[Dataset entries]
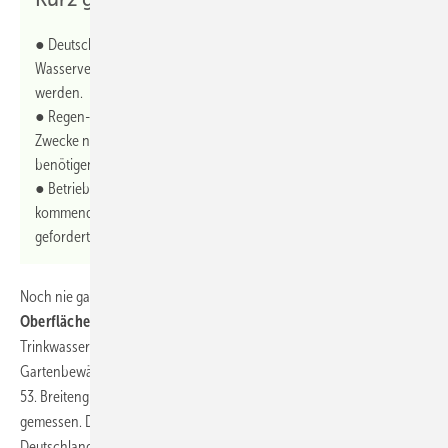
● Deutschland gehört zu den Regionen mit dem höchsten
Wasserverlust weltweit. Die Klimakrise droht zur Wasserkrise zu
werden.
● Regen- und Grauwasser lassen sich aufbereiten und für
Zwecke nutzen, die nicht zwingend Trinkwasserqualität
benötigen.
● Betriebswassersysteme im Gebäudebereich gewinnen in den
kommenden Jahren an Bedeutung. Dann ist das Fachhandwerk
gefordert.
Noch nie gab es bundesweit so viele
Entnahmeverbote für
Oberflächenwasser
wie im Sommer 2022. Dann galt oft auch: kein
Trinkwasser mehr für die Autowäsche, den Pool und die
Gartenbewässerung. Im Juli 2022 wurde erstmals nördlich des
53. Breitengrads in Hamburg eine Temperatur von mehr als 40 °C
gemessen. Die Hitzewellen und
Dürreperioden
nehmen in
Deutschland zu, es wird insgesamt wärmer und der Boden trockener.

● REQUIRED WORK
Give the data above again, exactly and completely. No pictures go in.

● COMPLETED EXERCISE
● Deutschland gehört zu den Regionen mit dem höchsten
Wasserverlust weltweit. Die Klimakrise droht zur Wasserkrise zu
werden.
● Regen- und Grauwasser lassen sich aufbereiten und für
Zwecke nutzen, die nicht zwingend Trinkwasserqualität
benötigen.
● Betriebswassersysteme im Gebäudebereich gewinnen in den
kommenden Jahren an Bedeutung. Dann ist das Fachhandwerk
gefordert.
Noch nie gab es bundesweit so viele
Entnahmeverbote für
Oberflächenwasser
wie im Sommer 2022. Dann galt oft auch: kein
Trinkwasser mehr für die Autowäsche, den Pool und die
Gartenbewässerung. Im Juli 2022 wurde erstmals nördlich des
53. Breitengrads in Hamburg eine Temperatur von mehr als 40 °C
gemessen. Die Hitzewellen und
Dürreperioden
nehmen in
Deutschland zu, es wird insgesamt wärmer und der Boden trockener.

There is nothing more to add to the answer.